The common life of those residents and the community they created, which they love and have thrived in for all these years, was being ruined. Some of those stalwart residents—the absolute backbone of the community—told me that they wanted to leave and were desperate to move out. In fact, they most wanted my help with council housing transfers. I thought that was one of the saddest things, because those people are the lifeblood of the area. If they move out, we will lose something much more profound in the community. It was all because they simply could not tolerate the daily misery they were facing because of the shisha venue.
As people became more vocal with their complaints—I took up the issues and worked with the council and the police, who were doing their best to manage the fallout from the venue opening near my residents, and there was more media coverage in the Birmingham Post and the Birmingham Mail—residents became worried about reprisals from patrons of the venue. Suddenly, it became much more of a hot topic. Things then took a more serious and frightening turn, because gun violence and other serious crime was taking place. People were up in arms but also terrified. I was shocked that almost overnight a community could be ruined by a shisha place opening.

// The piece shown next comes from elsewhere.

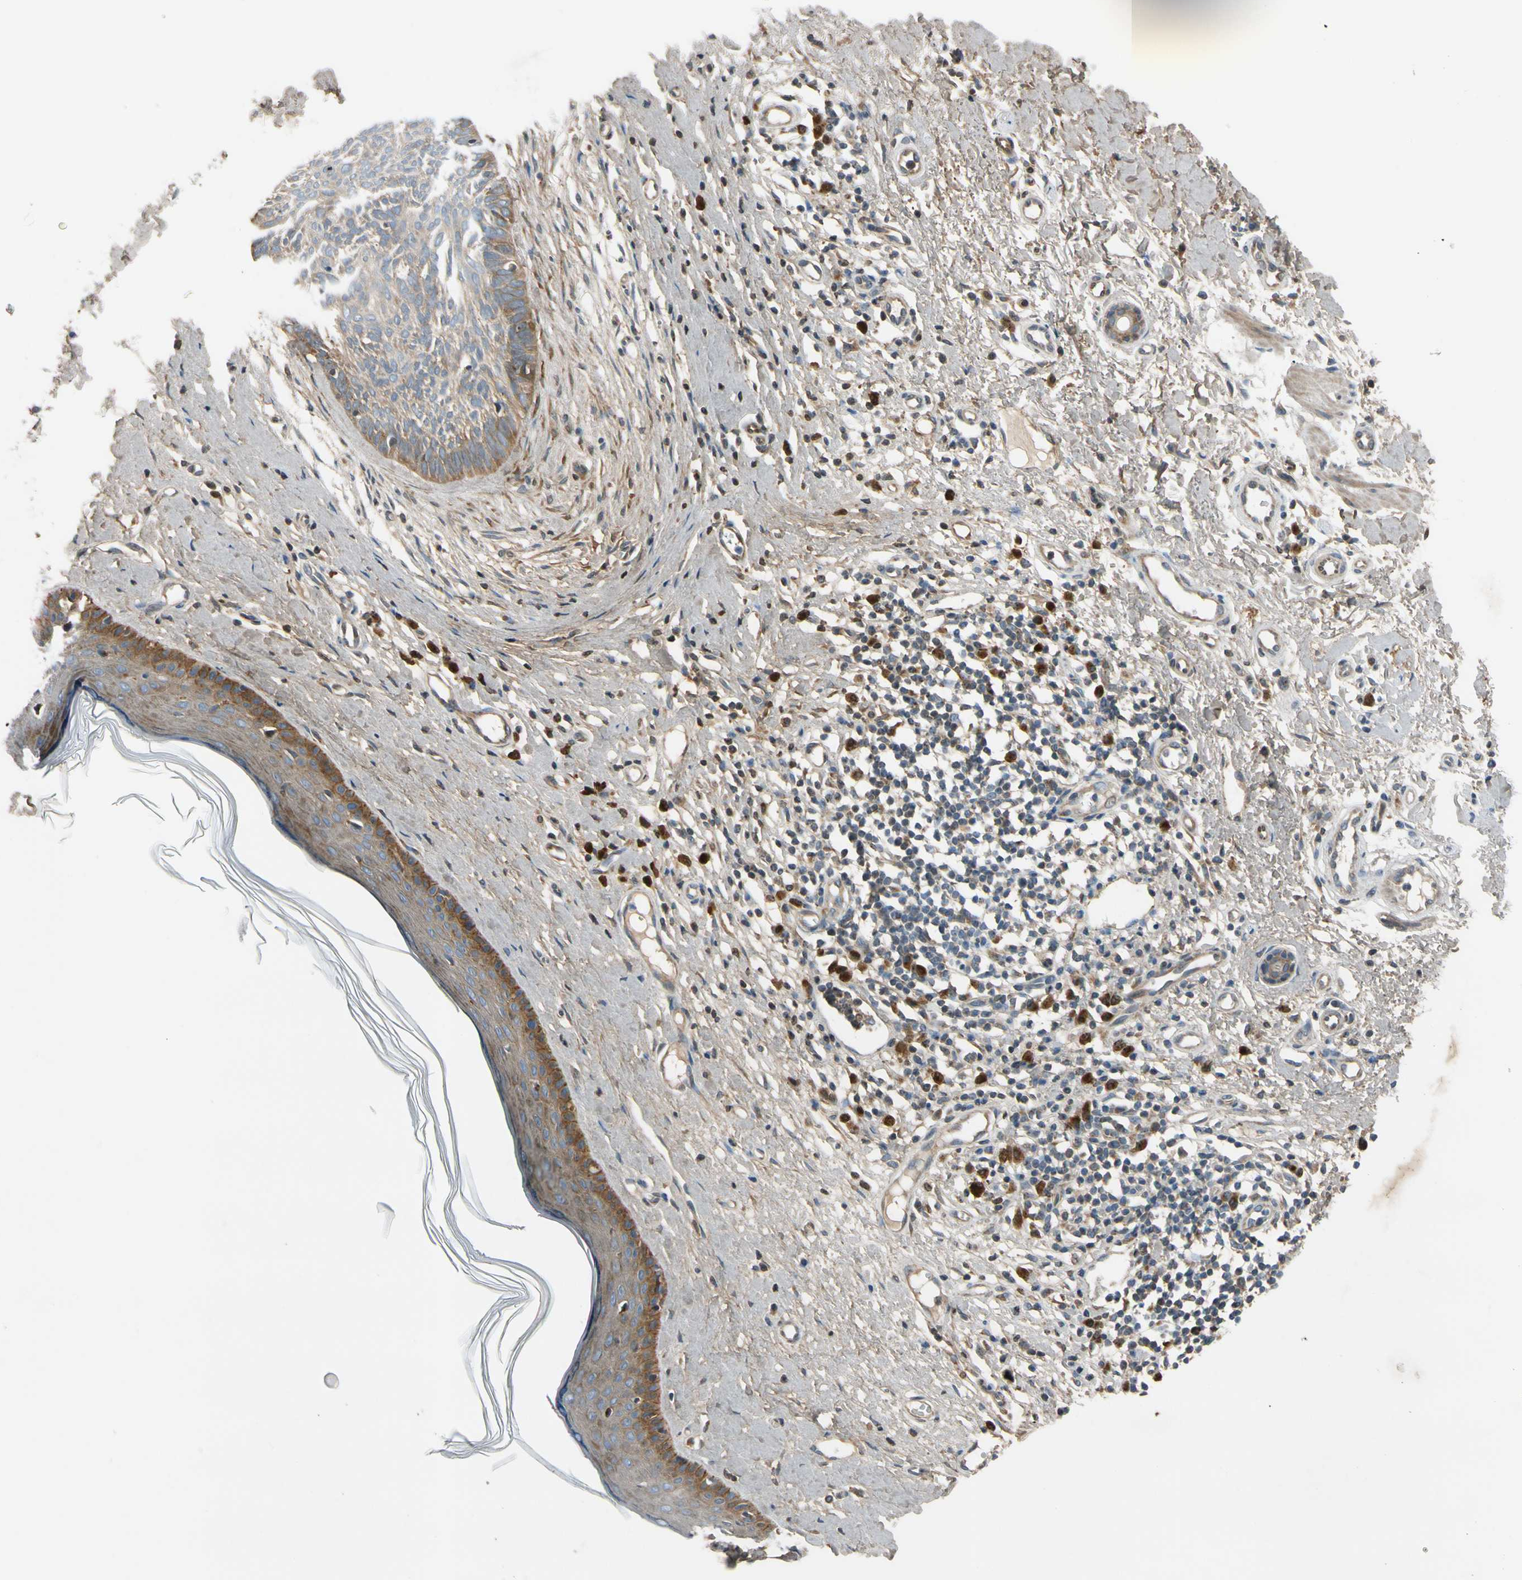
{"staining": {"intensity": "moderate", "quantity": ">75%", "location": "cytoplasmic/membranous"}, "tissue": "skin cancer", "cell_type": "Tumor cells", "image_type": "cancer", "snomed": [{"axis": "morphology", "description": "Normal tissue, NOS"}, {"axis": "morphology", "description": "Basal cell carcinoma"}, {"axis": "topography", "description": "Skin"}], "caption": "Immunohistochemical staining of human skin cancer (basal cell carcinoma) demonstrates moderate cytoplasmic/membranous protein positivity in approximately >75% of tumor cells.", "gene": "MST1R", "patient": {"sex": "male", "age": 71}}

As the local Member of Parliament, I initially treated this as a policing matter. It is interesting that other parliamentarians and council leaders have tended to raise it with Home Office Ministers as a policing issue. I, too, talked to the police. We thought about having more policing patrols and possible interventions, but eventually I had to conclude that the law itself makes things complicated in this area. My thought was, “Just take away the shisha licence,” because that is the business model on which the premises are based—take it away and they will not have a business and will soon move on—but of course there is no licence for shisha.
In the case of Arabian Nites, it took a couple of serious incidents involving gun discharges—one discharge ricocheted and hit a passer-by—before the police could apply for a closure order under antisocial behaviour rules. Such closure orders are temporary and the one for Arabian Nites was for only three months. The venue has not reopened, but it is free to do so once it has met the new conditions.